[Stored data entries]
════════

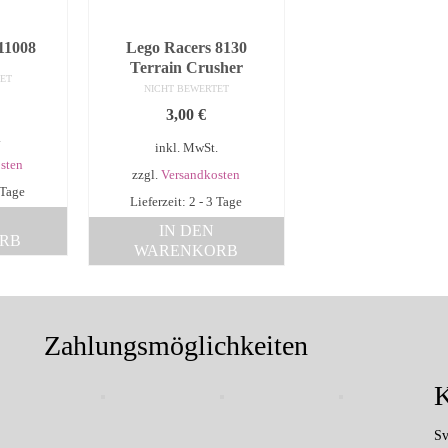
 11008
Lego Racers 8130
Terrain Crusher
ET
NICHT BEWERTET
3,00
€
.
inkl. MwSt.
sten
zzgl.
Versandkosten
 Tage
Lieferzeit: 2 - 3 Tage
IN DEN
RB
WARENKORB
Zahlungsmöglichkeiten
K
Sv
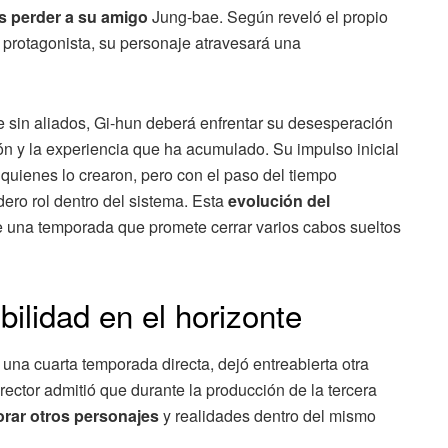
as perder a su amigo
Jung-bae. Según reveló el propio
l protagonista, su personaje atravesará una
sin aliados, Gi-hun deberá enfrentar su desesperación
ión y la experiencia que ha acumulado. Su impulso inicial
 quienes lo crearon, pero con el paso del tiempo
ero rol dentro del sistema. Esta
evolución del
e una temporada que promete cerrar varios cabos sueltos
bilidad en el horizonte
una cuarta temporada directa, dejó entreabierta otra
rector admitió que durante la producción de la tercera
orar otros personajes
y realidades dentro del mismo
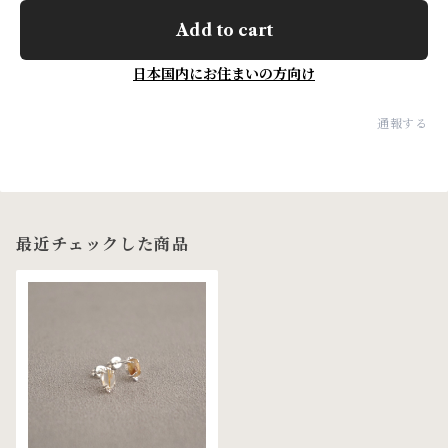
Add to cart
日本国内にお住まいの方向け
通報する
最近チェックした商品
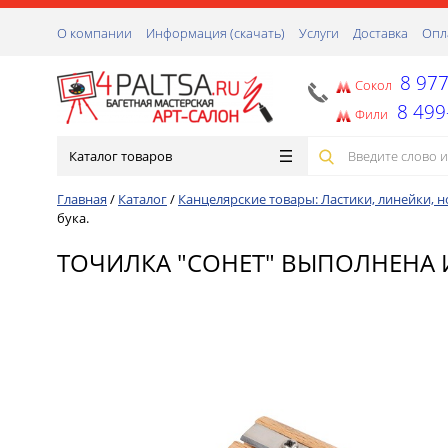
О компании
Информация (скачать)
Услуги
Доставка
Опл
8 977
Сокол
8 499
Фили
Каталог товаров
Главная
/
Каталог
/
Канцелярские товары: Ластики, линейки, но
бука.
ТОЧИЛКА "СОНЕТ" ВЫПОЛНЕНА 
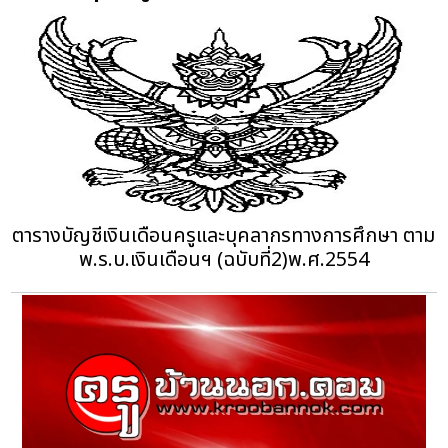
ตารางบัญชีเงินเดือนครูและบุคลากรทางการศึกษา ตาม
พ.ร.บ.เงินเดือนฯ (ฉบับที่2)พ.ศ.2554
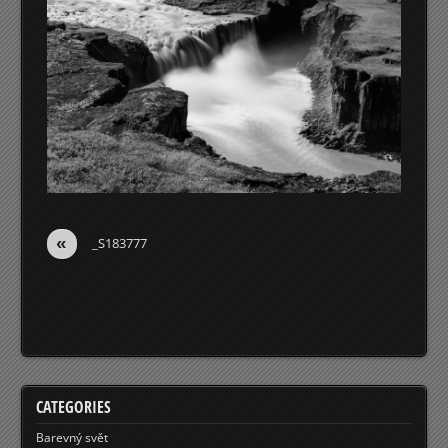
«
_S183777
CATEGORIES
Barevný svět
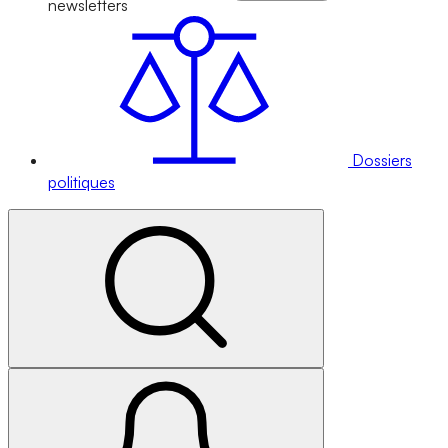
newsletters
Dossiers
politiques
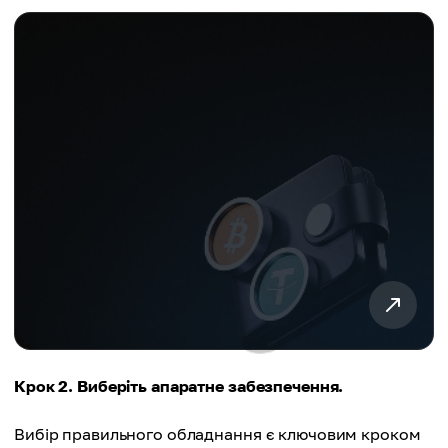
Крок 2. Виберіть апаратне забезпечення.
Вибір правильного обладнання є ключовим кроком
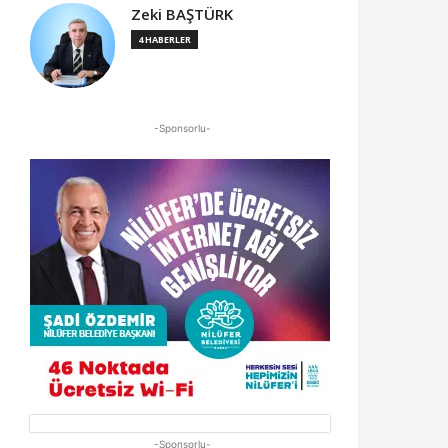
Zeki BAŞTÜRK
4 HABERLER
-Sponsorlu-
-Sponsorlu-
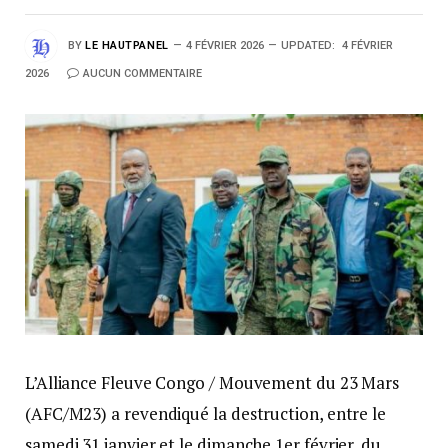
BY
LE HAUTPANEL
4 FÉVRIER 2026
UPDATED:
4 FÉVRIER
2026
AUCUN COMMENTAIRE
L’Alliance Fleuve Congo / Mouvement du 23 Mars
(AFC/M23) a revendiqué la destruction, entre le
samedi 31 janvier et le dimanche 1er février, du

════════

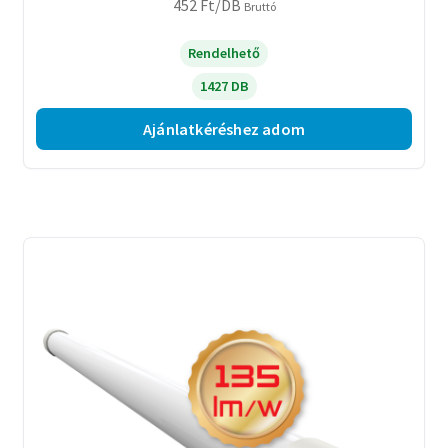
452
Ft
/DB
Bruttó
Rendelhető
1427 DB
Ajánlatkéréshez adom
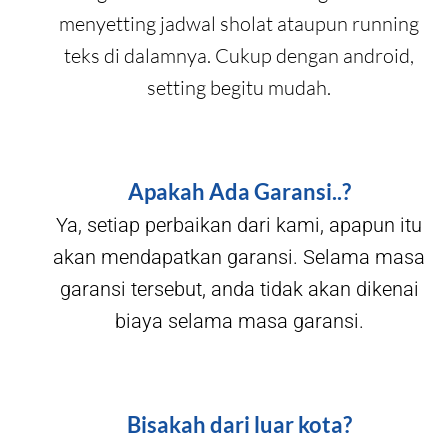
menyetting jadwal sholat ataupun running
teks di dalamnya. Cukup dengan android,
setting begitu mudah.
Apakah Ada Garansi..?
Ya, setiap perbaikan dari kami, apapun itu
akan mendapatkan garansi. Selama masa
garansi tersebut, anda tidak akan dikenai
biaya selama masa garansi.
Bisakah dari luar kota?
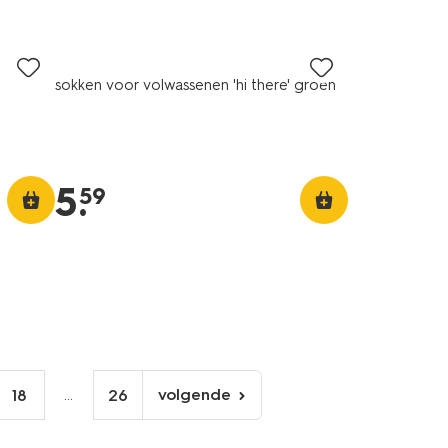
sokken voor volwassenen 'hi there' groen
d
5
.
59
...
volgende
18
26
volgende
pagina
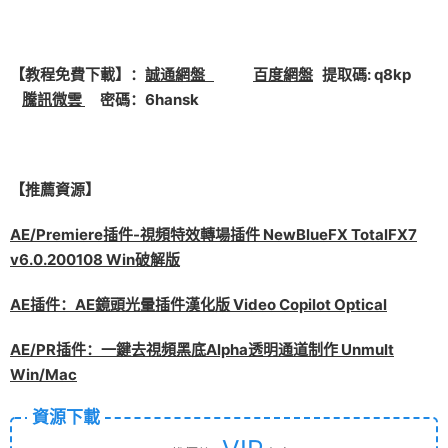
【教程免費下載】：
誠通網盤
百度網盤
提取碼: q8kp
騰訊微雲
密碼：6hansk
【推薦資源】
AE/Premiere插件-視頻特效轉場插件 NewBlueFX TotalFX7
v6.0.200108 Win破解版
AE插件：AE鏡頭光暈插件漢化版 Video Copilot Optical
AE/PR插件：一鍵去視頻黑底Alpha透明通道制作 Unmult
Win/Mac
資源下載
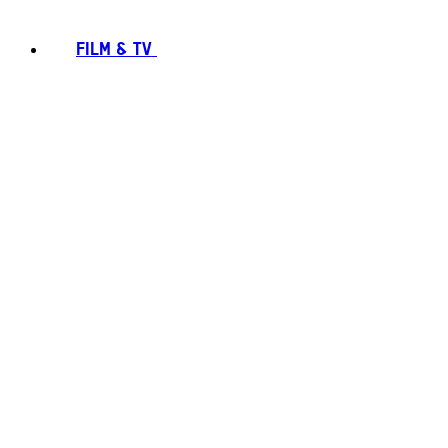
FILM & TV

════════

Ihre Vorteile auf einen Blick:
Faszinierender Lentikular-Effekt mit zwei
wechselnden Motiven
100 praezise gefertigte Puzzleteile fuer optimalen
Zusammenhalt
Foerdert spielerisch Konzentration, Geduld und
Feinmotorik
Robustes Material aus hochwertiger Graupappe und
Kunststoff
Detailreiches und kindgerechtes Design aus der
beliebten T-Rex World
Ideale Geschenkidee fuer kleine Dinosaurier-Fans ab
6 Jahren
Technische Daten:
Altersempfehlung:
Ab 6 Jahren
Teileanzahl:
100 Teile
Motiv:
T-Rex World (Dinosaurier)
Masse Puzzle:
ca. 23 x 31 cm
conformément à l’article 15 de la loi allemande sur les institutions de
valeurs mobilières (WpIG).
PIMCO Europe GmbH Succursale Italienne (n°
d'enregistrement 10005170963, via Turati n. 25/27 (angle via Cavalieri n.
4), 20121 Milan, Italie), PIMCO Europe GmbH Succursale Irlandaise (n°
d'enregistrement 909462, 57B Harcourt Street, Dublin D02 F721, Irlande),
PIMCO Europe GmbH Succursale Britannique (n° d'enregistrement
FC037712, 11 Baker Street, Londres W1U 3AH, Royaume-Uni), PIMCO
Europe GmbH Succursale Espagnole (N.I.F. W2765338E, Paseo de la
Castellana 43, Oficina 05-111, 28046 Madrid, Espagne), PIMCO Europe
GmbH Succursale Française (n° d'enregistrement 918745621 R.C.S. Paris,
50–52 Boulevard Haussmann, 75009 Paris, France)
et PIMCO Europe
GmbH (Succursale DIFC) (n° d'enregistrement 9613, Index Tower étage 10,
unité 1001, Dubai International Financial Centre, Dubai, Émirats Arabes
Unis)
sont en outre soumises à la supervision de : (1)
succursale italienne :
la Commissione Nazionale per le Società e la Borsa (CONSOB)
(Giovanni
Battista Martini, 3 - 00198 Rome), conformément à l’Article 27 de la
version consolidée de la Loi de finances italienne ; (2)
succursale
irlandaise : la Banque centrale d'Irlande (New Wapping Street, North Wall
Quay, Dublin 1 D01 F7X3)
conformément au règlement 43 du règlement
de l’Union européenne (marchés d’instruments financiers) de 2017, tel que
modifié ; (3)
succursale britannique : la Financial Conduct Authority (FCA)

════════

§ **WHAT TO PRODUCE**
Please transcribe exactly the lines above from the line that has "conformément au règlement 43 du règlement" up to and including the line that has "succursale britannique : la"; no other line belongs in the answer.

§ **OUTPUT FOR THIS EXERCISE**
conformément au règlement 43 du règlement
de l’Union européenne (marchés d’instruments financiers) de 2017, tel que
modifié ; (3)
succursale britannique : la Financial Conduct Authority (FCA)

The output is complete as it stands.